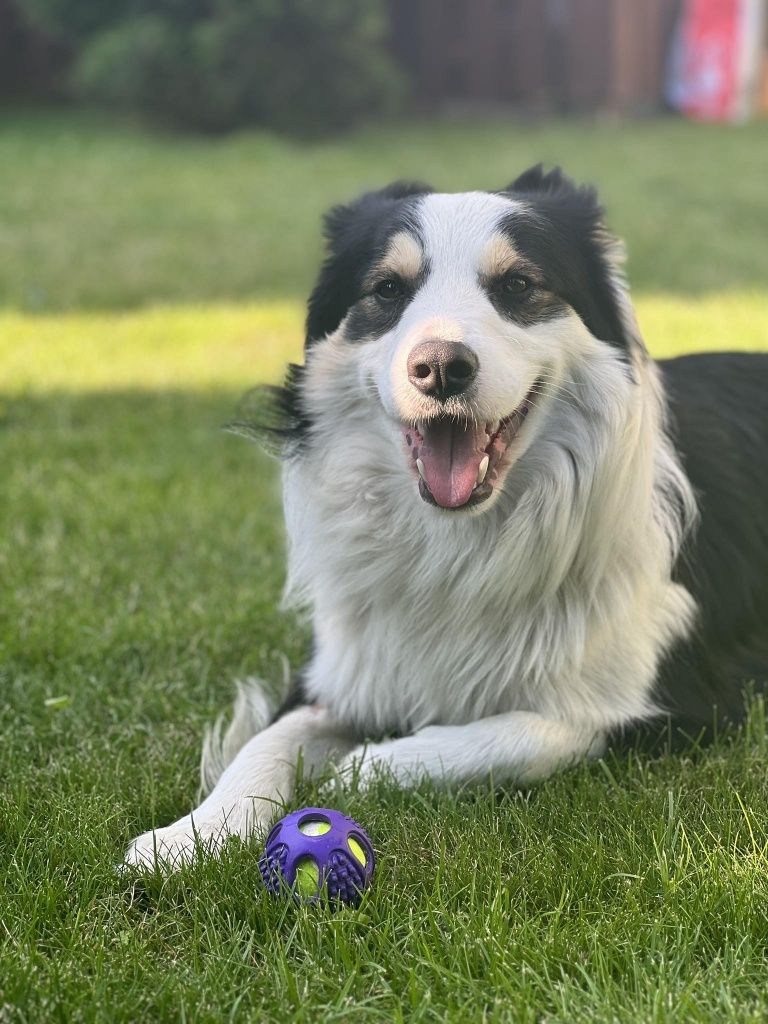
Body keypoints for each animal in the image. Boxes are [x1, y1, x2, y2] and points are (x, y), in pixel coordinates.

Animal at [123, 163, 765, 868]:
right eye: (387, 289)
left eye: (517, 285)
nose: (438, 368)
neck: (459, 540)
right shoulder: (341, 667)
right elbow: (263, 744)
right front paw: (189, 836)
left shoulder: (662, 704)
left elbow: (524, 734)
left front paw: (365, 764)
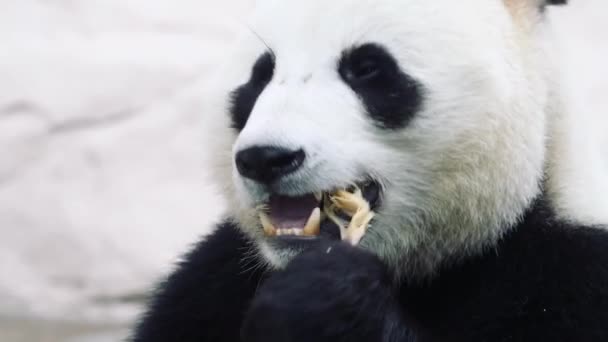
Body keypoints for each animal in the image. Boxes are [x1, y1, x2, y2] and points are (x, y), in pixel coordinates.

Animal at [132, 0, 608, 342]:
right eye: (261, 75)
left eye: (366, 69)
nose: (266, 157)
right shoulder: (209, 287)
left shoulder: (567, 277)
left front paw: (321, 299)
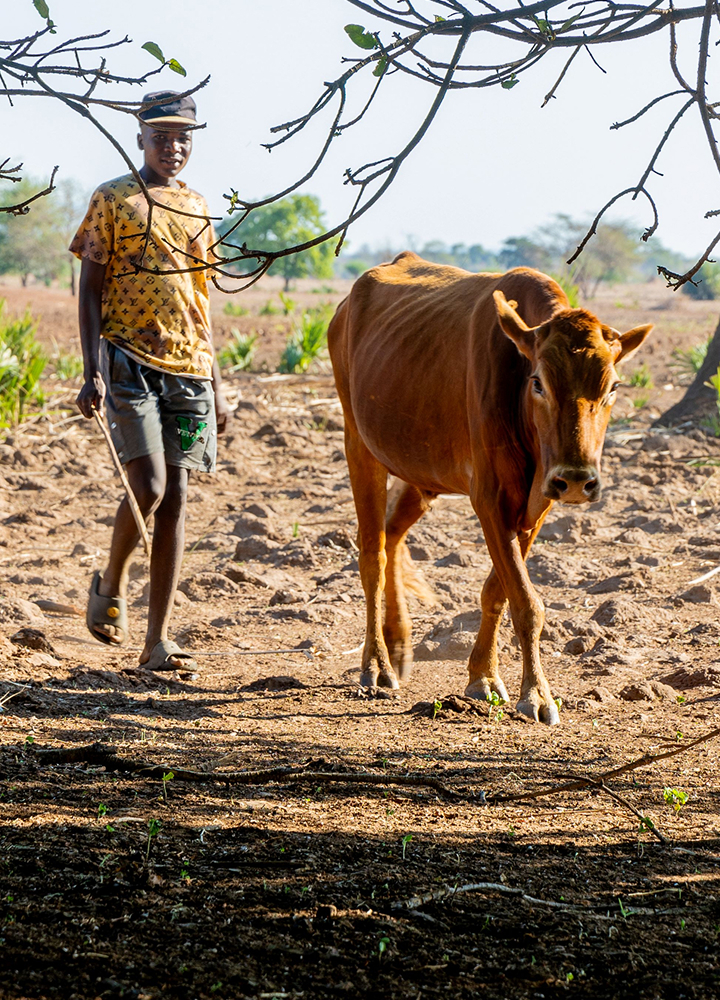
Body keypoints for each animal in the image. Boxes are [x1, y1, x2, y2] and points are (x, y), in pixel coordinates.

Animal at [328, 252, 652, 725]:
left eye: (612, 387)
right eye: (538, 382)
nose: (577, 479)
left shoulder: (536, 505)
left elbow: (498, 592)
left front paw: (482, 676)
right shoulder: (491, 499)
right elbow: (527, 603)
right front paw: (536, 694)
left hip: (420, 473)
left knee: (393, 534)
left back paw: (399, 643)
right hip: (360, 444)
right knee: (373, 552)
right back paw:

What needs to be done: Copy the lines starting at the line that contains "right eye: (261, 75)" and running to the final line of the entries, inclusive; omit all pictures.

Task answer:
right eye: (261, 75)
left eye: (366, 69)
nose: (266, 157)
right shoulder: (209, 287)
left shoulder: (567, 277)
left front paw: (321, 299)
Body keypoints for each animal in the image. Boxes are [x1, y1, x2, y2] and points are (x, y), in pixel coordinates.

Animal at [328, 252, 652, 725]:
left eye: (612, 387)
right eye: (538, 382)
nose: (577, 479)
left shoulder: (536, 505)
left elbow: (498, 592)
left front paw: (482, 676)
right shoulder: (491, 499)
right elbow: (527, 603)
right front paw: (536, 694)
left hip: (420, 473)
left knee: (393, 534)
left back paw: (399, 643)
right hip: (360, 444)
right knee: (373, 552)
right back paw:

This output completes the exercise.